Minor micro-opt? swap the condition as we expect the conflict to be rare, and that makes it easier to follow too IMO.

454–459

s/osec/section/?

int3 marked 2 inline comments as done.Jun 16 2020, 5:47 PM
int3 added inline comments.
lld/MachO/OutputSegment.cpp
41–42

in addition to paralleling isec, it's also the naming convention used by lld-ELF...

lld/MachO/Writer.cpp
347

TIL about StringSwitch, thanks

int3 updated this revision to Diff 271254.Jun 16 2020, 6:27 PM
int3 marked 3 inline comments as done.

update

compnerd accepted this revision.Jun 18 2020, 8:58 AM
This revision is now accepted and ready to land.Jun 18 2020, 8:58 AM
Ktwu added a subscriber: Ktwu.Jun 18 2020, 9:59 AM

This is nice; thanks for the cleanup!

lld/MachO/Writer.cpp
337

Why move the ordering functions back into the writer?

355

Why use std::numeric_limits instead of constants like -3, -2, -1, 0? Magic numbers suck but std::numeric_limits<int>::min() seems sort of verbose.

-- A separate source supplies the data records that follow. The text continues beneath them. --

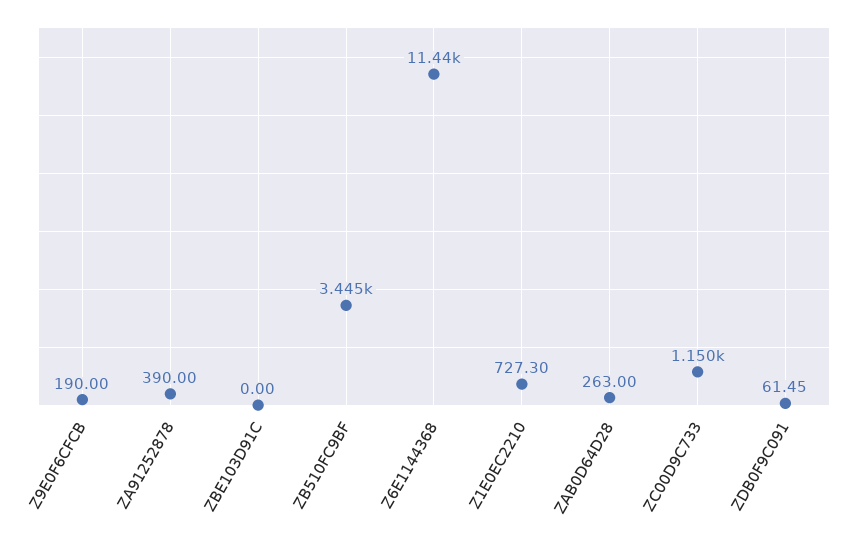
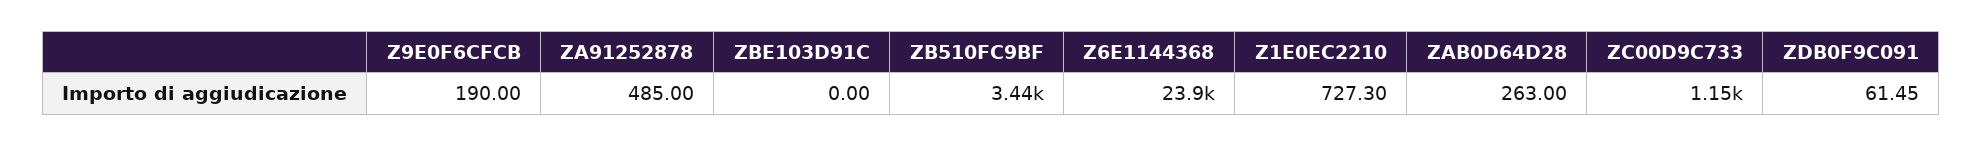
  {
    "Z9E0F6CFCB": 190,
-   "ZA91252878": 390,
+   "ZA91252878": 485,
    "ZBE103D91C": 0,
    "ZB510FC9BF": 3445,
-   "Z6E1144368": 11440,
+   "Z6E1144368": 23900,
    "Z1E0EC2210": 727.3,
    "ZAB0D64D28": 263,
    "ZC00D9C733": 1150,
    "ZDB0F9C091": 61.45
  }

Nit: cache std::numeric_limits<int>::min() in a temp variable?

MaskRay accepted this revision.Jun 18 2020, 3:02 PM
MaskRay added a subscriber: MaskRay.

LGTM.

lld/MachO/Writer.cpp
454–459

osec looks fine. I appreciate that in some places of ELF/ we use osec to emphasize that it is an OutputSection, not an InputSection.

int3 marked 4 inline comments as done.Jun 21 2020, 5:32 PM
int3 added inline comments.
lld/MachO/OutputSegment.h
20–24

for future reference: the change from a pointer to an array was required so that these constants could be used in StringSwitch.

lld/MachO/Writer.cpp
337

I thought it was nice for all the sorting code to live together, so I brought the ordering functions next to sortSegmentsAndSections. Also while looking up the ordering functions I always forgot if they lived in OutputSegment.cpp or OutputSection.cpp...

I guess another way to look at it is an OO vs functional style of code organization -- I prefer the latter, especially since lld is mostly performing complex operations on relatively simple objects

355

fair enough, I switched to -3, .. 0 instead

This revision was automatically updated to reflect the committed changes.
int3 marked an inline comment as done.